Wie setzte ich nun den Timeout für die Verbindungen im Linux?


----------



## Navy (30. Juli 2008)

Die einzige Möglichkeit die ich sehe, ist den Prozess hart abzuschießen(kill -9), was an sich aber eher schlechter Stil ist.

Sockets werden vom libc/Kernel verwaltet und es gibt IIRC (noch) kein tool welches auf den Socket aufsetzt und ihn schließt (und im Grunde ist dieses Vorgehen auch vom Aspekt der Sicherheit mit Argwohn zu betrachten).


----------



## Raubkopierer (30. Juli 2008)

Warum nennst du nicht einfach die Anwendung um die es sich handelt? Da könnte man sich wenigstens mal den Sourcecode ansehen ect. und auch so passt das ganze dann doch besser in eins der Programmierforen oder?


----------



## Nitro86 (30. Juli 2008)

Es handelt sich um einen Firmeninterne Software, welche euch bestimmt nichts sagen wird. Auf den Linux Servern laufen verschieden JBosse, an welchen ich aber nur sehr ungern administriere, da sie alle par tage komplett ersetzt werden (so erfogt das Versionsupdate). 

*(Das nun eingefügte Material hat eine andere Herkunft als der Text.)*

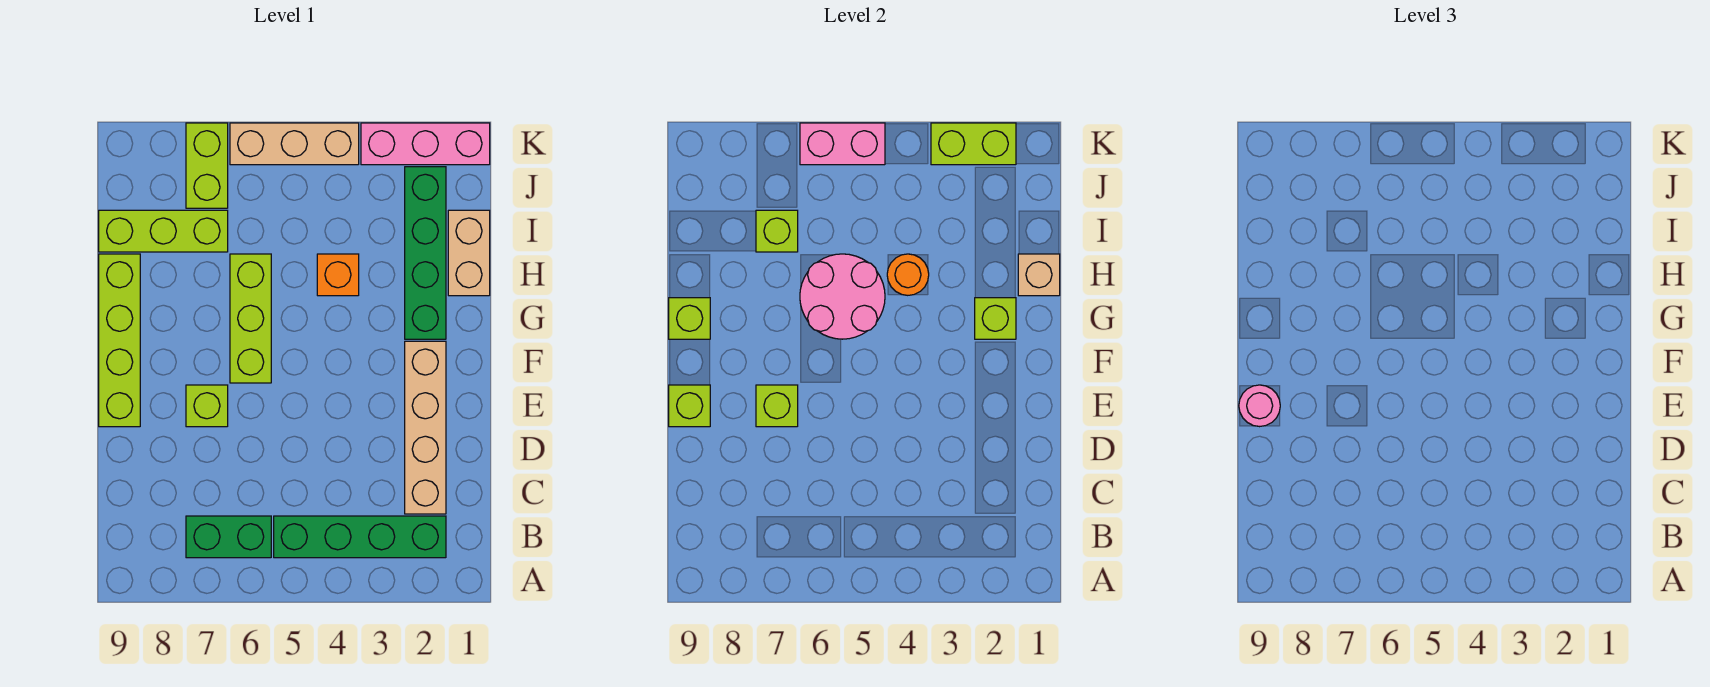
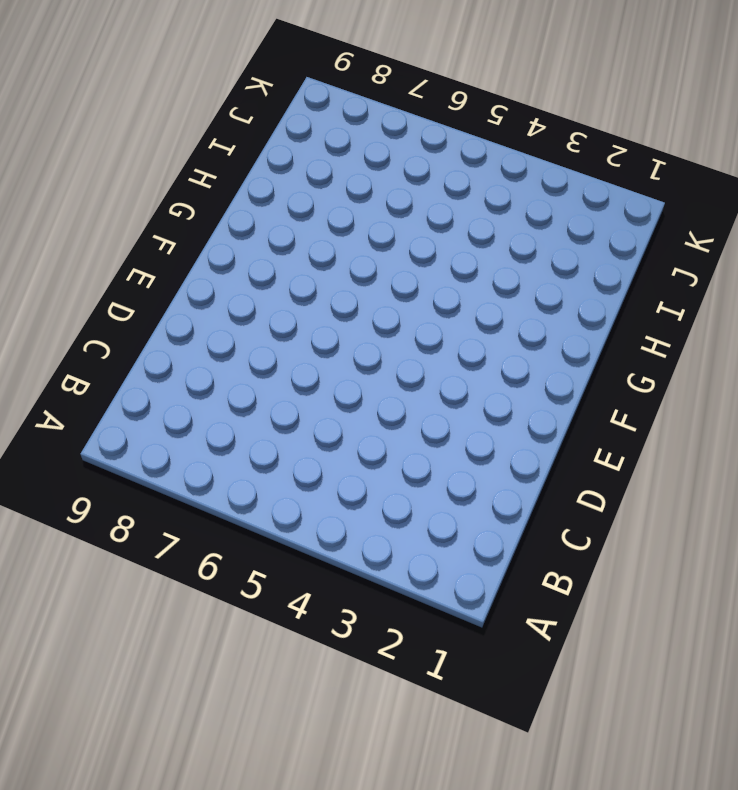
none -> green 1x4 brick [274,516,446,558]
none -> green 1x2 brick [186,516,271,558]
none -> tan 1x4 brick [405,341,446,514]

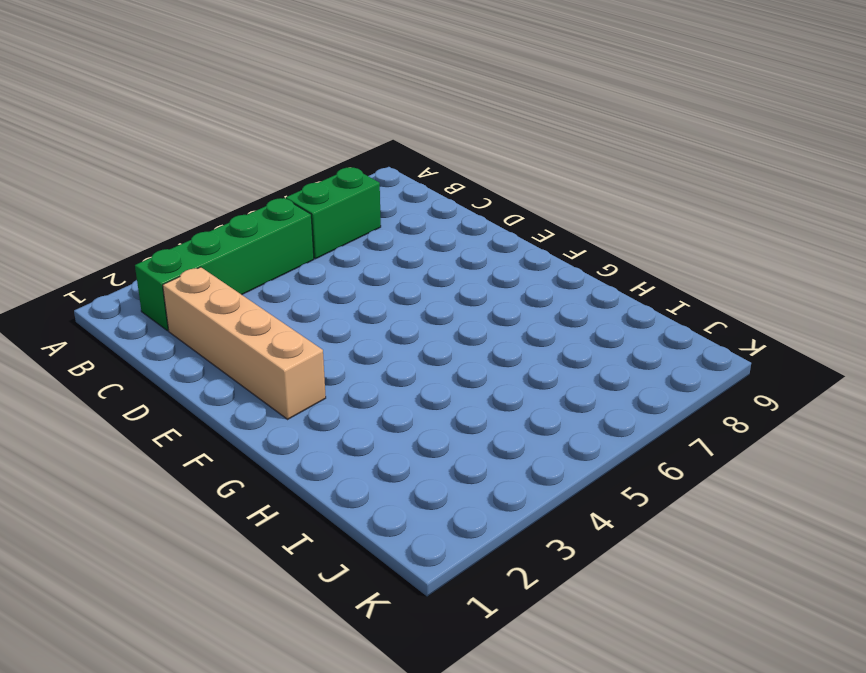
none -> lime 1x1 brick [186,385,228,427]
none -> lime 1x4 brick [99,254,140,427]
none -> lime 1x3 brick [230,254,271,383]

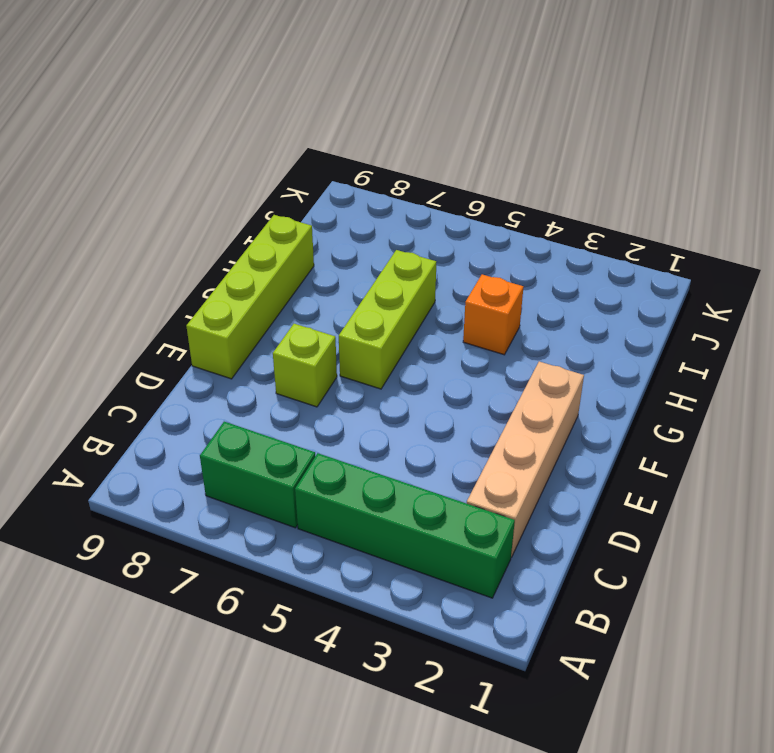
none -> green 1x4 brick [405,167,446,339]
none -> tan 1x2 brick [448,210,490,296]
none -> lime 1x3 brick [99,210,228,252]

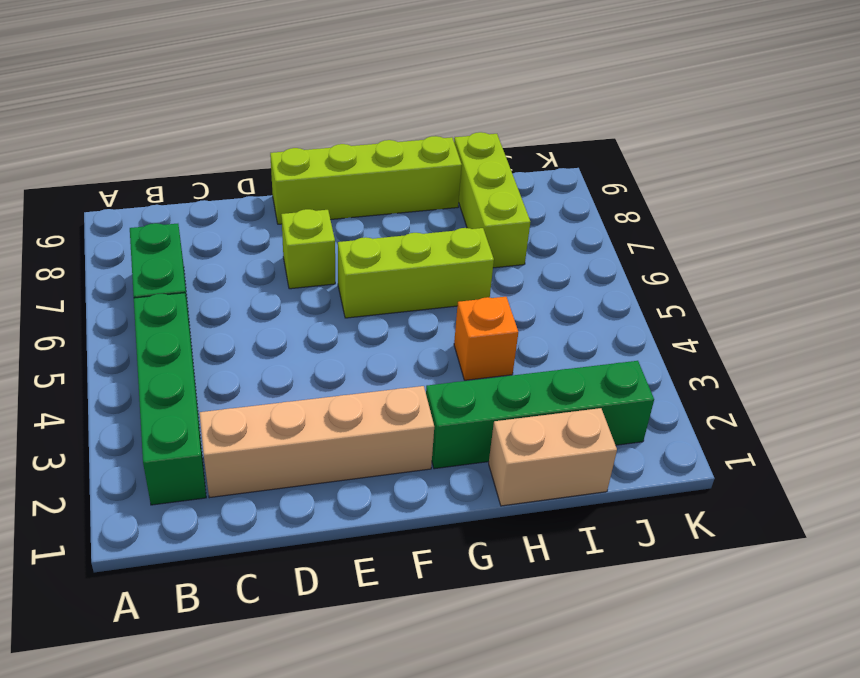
none -> lime 1x2 brick [186,123,228,208]
none -> pink 1x3 brick [361,123,490,165]
none -> tan 1x3 brick [230,123,359,165]

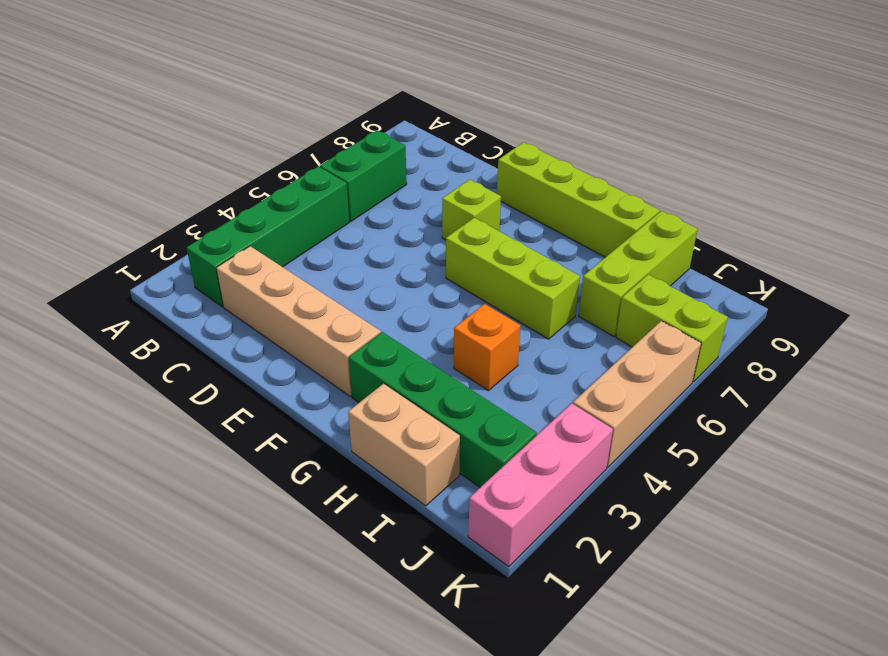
none -> lime 1x1 brick [756,385,798,427]
none -> lime 1x1 brick [669,385,710,427]
none -> lime 1x1 brick [975,298,1016,339]

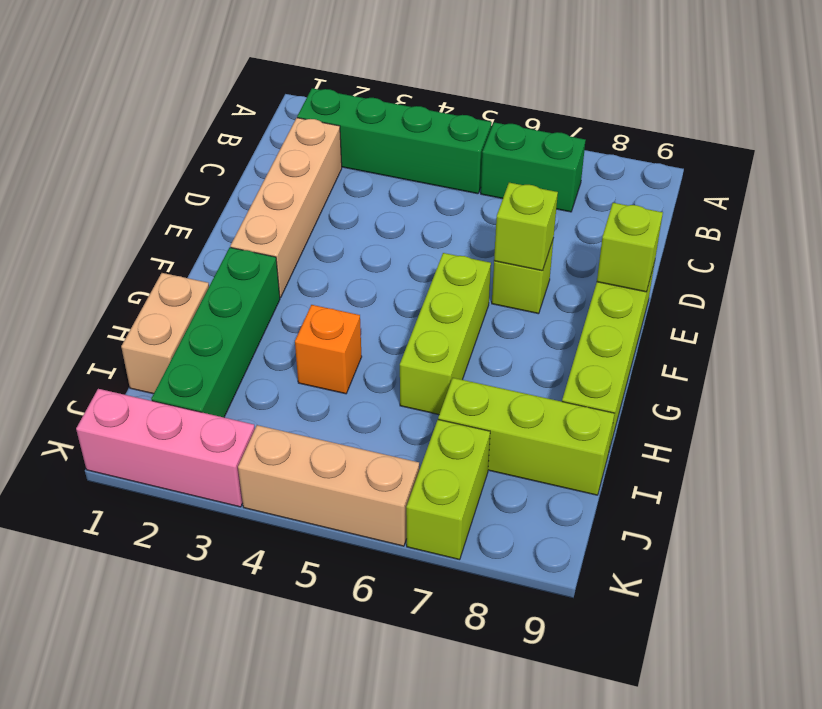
none -> lime 1x1 brick [975,298,1016,339]
none -> pink 2x2 round brick [800,254,885,339]
none -> lime 1x1 brick [669,298,710,339]

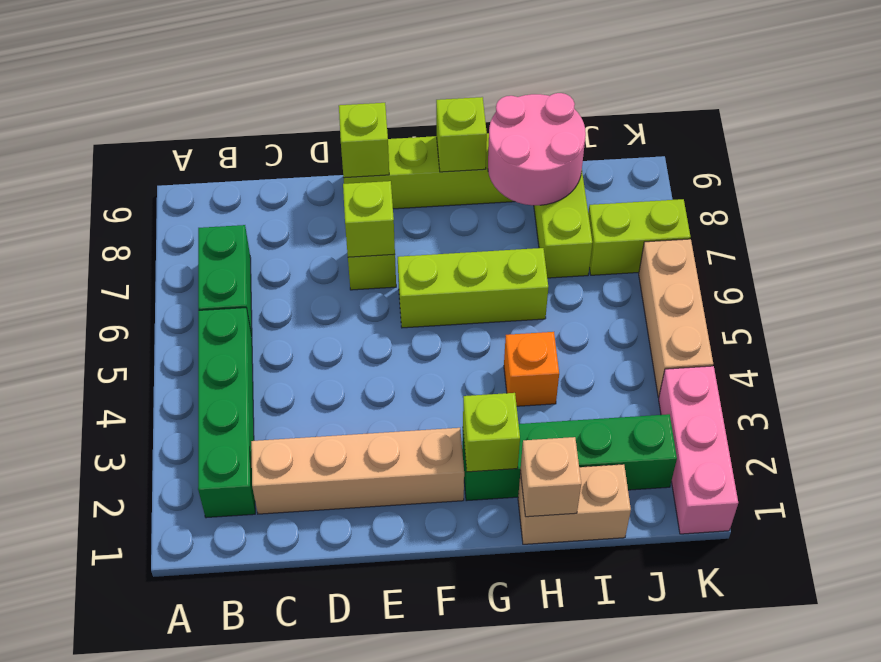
pink 2x2 round brick [488,93,586,205] -> pink 2x2 round brick moved to [800,254,885,339]
none -> orange 1x1 round brick [887,254,929,295]
none -> lime 1x1 brick [756,210,798,252]
none -> lime 1x2 brick [931,123,1016,165]

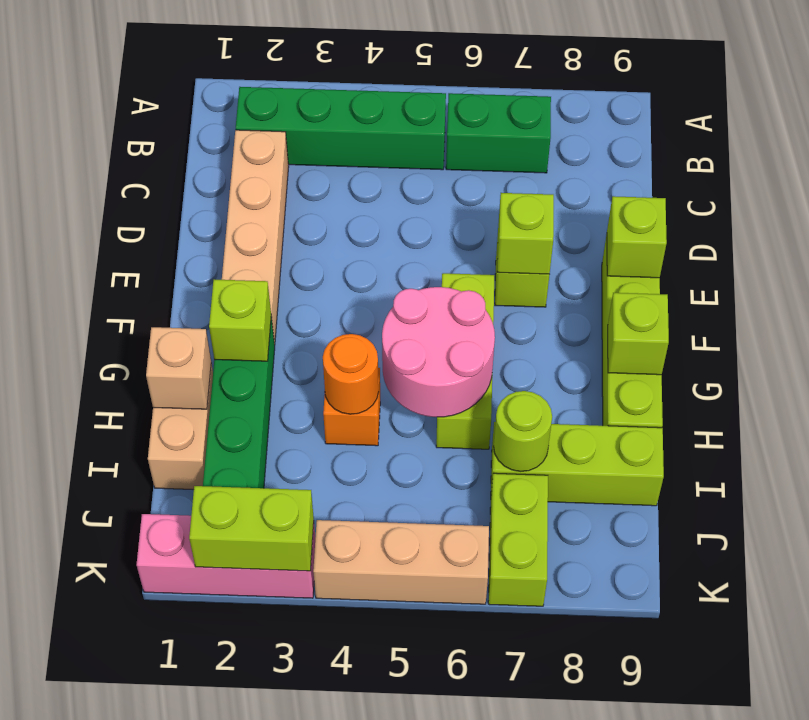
lime 1x1 round brick [494,391,552,472] -> lime 1x1 brick [756,210,798,252]
none -> pink 1x2 brick [800,123,885,165]
none -> pink 1x1 round brick [1239,385,1280,427]

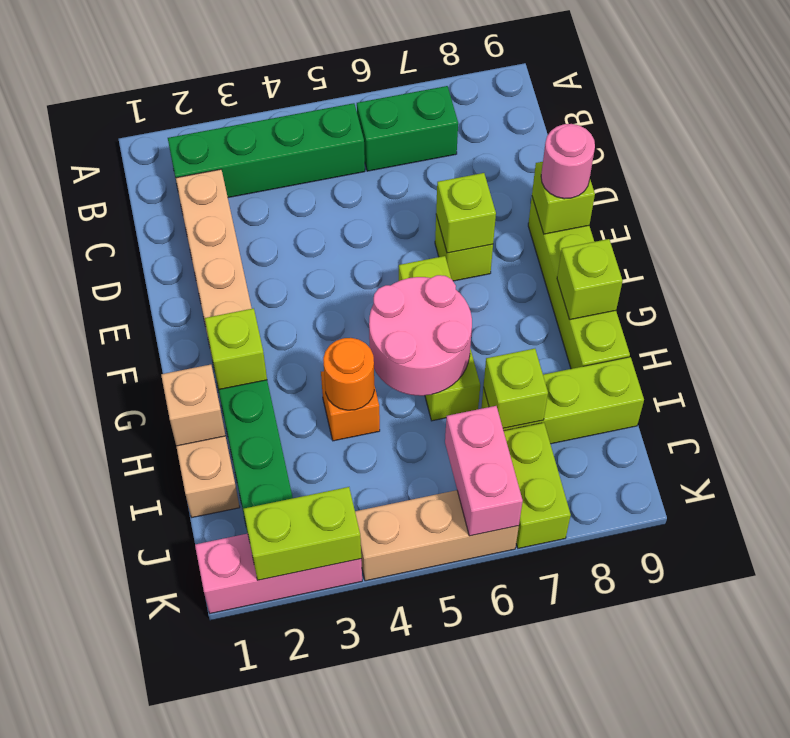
pink 1x2 brick [445,406,523,536] -> pink 1x2 brick turned to [800,123,885,165]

Ich habe jetzt folgendes vor:

Also werde ich tcp_fin_timeout niedriger setzen (Default AFAIK 60 Sekunden).

	sysctl net.ipv4.tcp_fin_timeout // zeigt den momentanen Wert
	sysctl -w net.ipv4.tcp_fin_timeout=<Z.B.: 30> // kann die Variable ändern

Was meint ihr dazu?


----------



## Raubkopierer (30. Juli 2008)

dann setz den Timeout eben testweise auf 30 bzw. 20 Sekunden. Im Lan sollte das ja kein Problem vonwegen Pings und Rechenzeit verursachen (Verbindungstimeout obwohl die Verbindung noch benötigt wird etc.)

Hier geht denke ich probieren über studieren.


----------